For most, the weekend is a time for rest and relaxation.

Surgeon Obi Nnajiuba, however, spends his weekends caring for trauma patients while super-fast cars or motorbikes race past at high speed.

The fifth-year registrar in upper-gastrointestinal surgery at Barking, Havering and Redbridge University Hospitals NHS Trust (BHRUT) is a medical volunteer at Brands Hatch, a motor racing circuit in Kent.

Obi got involved around a decade ago when he noticed the Brands Hatch logo on the uniform of colleagues at Kent Air Ambulance.

As a “casual observer” of motorsport, Obi’s involvement was driven by his medical interest in traumatic injury and pre-hospital care.

“That’s always something I have been interested in,” he said.

Despite the high speeds, Obi said he would “rather crash a race car at 100mph than crash my family car at 60mph on the A13”.

“They are built differently," he explained.

“You do see people walk out of absolute wreckages, thinking ‘blimey, how did you survive that?'”
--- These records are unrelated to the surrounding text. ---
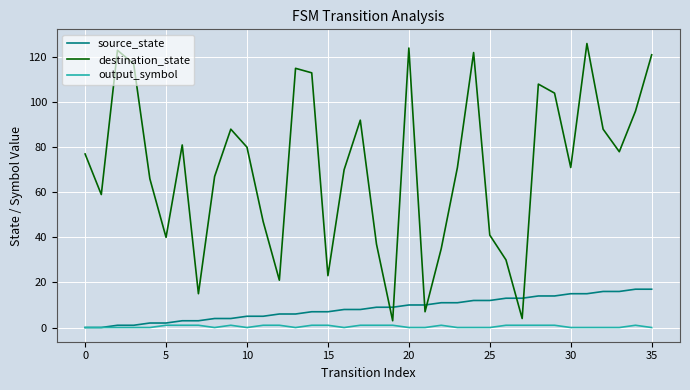

Which series has the largest total across all categories?

destination_state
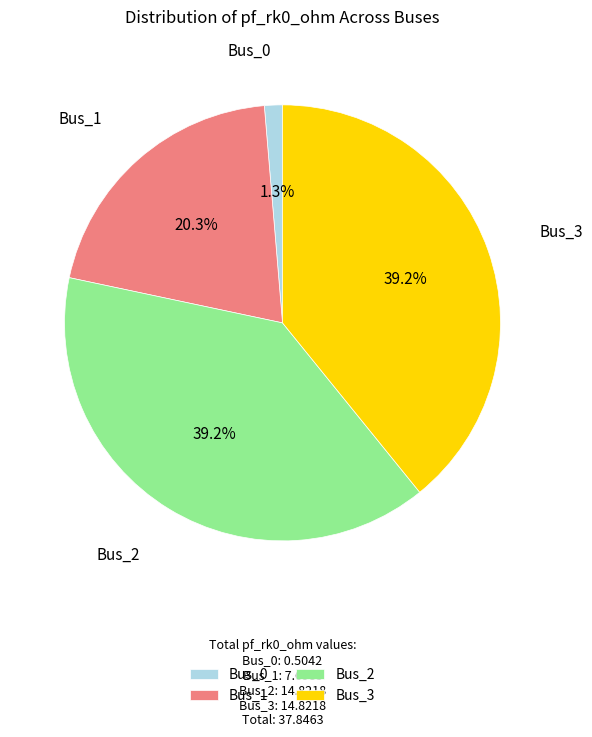

Does Bus_2 account for over 50% of the chart?

No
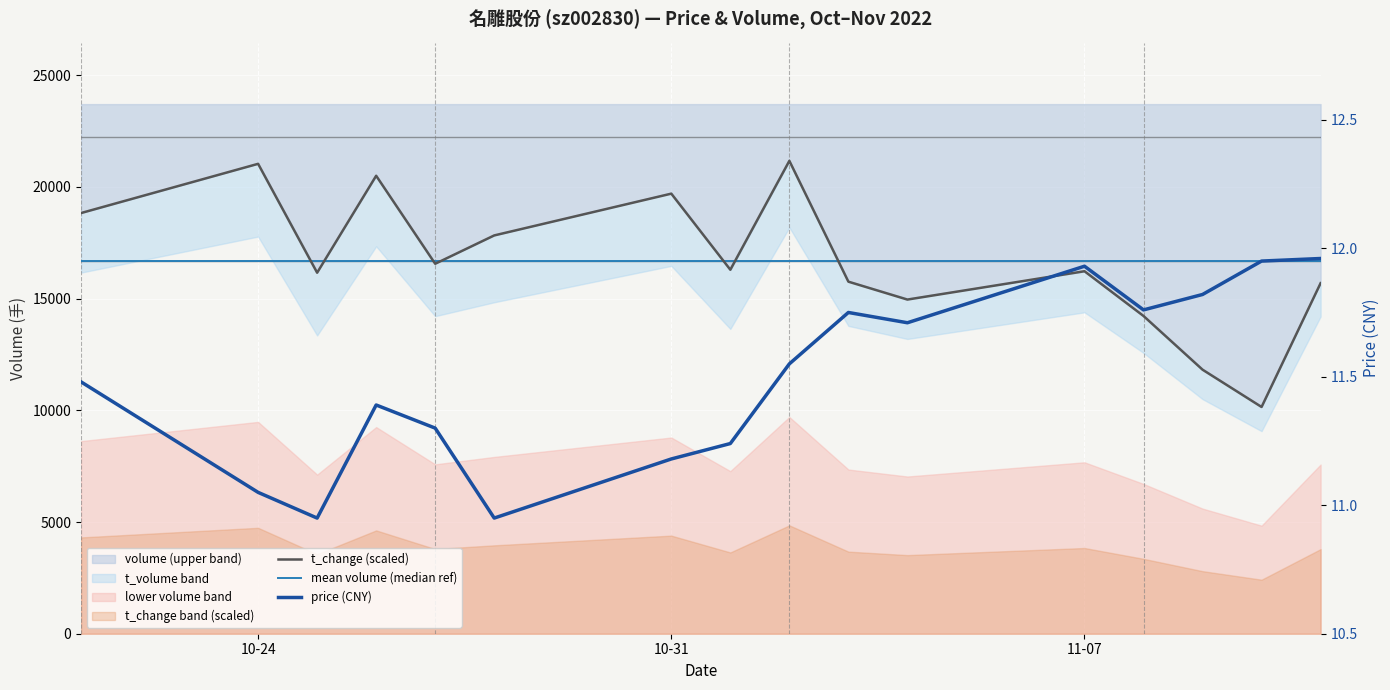

How many lines are shown in the chart?

3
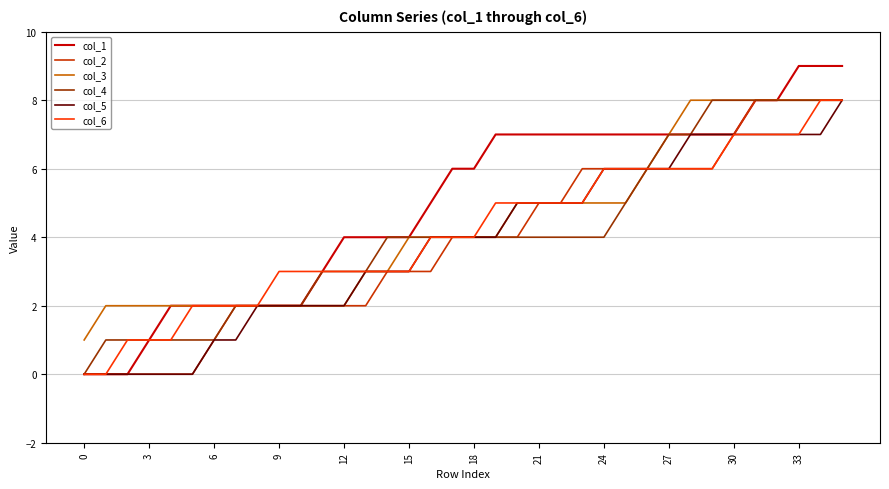

Which series has the largest total across all categories?

col_1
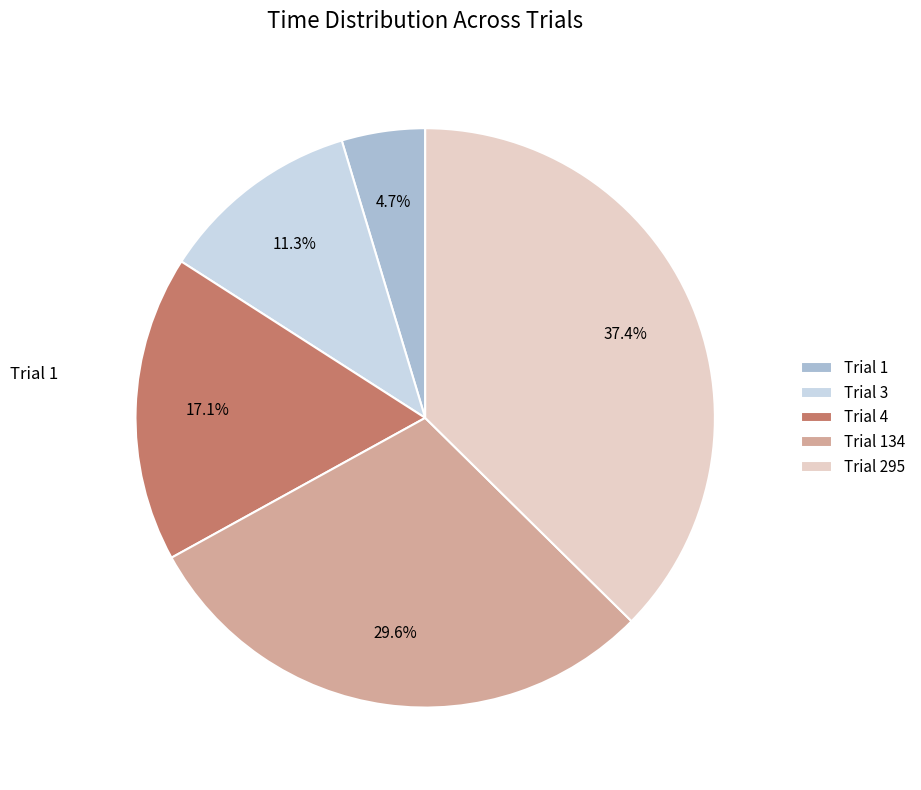

The Trial 1 slice represents 5% of the pie. True or false?

True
He has, however, seen two fatalities in his time: a motorcyclist who suffered head and chest injuries after coming off her bike and a marshal who died when a car flew off the circuit and hit their post.

The job can be hazardous for the medics too.
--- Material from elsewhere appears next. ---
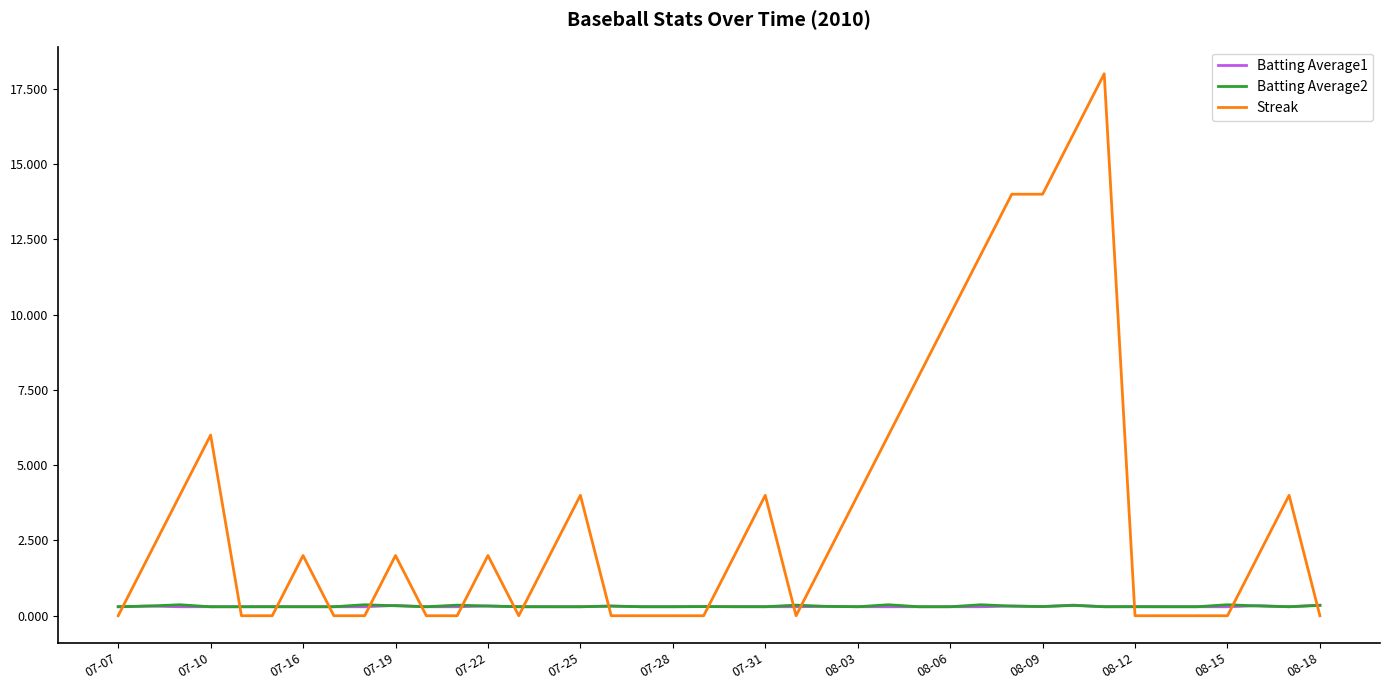

What is the difference between the second highest and minimum values in the Batting Average2 series?

0.1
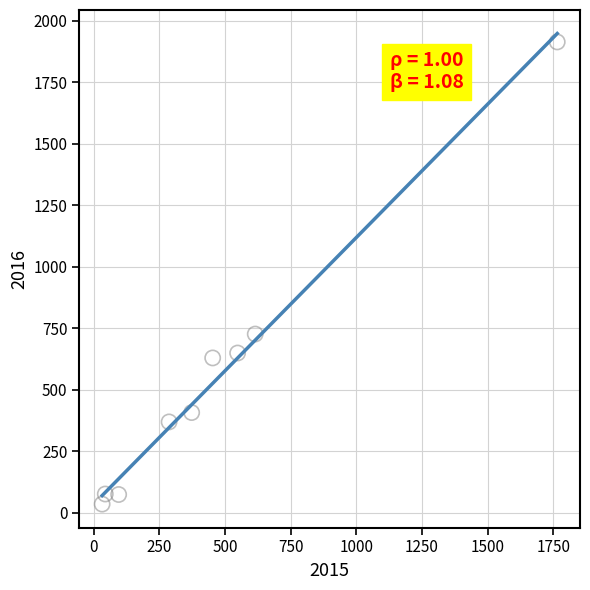

What Y value in the scatter plot is closest to 975?

727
Even when races are yellow-flagged for an accident – meaning cars slow down and are not allowed to overtake – flying debris can pose a risk.

“We are always told: 'Never turn your back to the action',' said Obi.

“I have had colleagues sat in the medical car and cars have come past and a spring or something has come off and smashed through the medical car’s window.”

Obi grew up in Rainham and Newham and volunteered at Oldchurch and St George’s hospitals as a teen, before eventually working as a senior house officer at BHRUT from 2013 to 2015.

He returned to the trust last October, after a period working at Southend and Royal London hospitals.

As well as Brands Hatch, Obi occasionally works at Silverstone and Goodwood circuits. While he has become more interested in motorsports over time, he maintained that he is still not “a petrolhead”.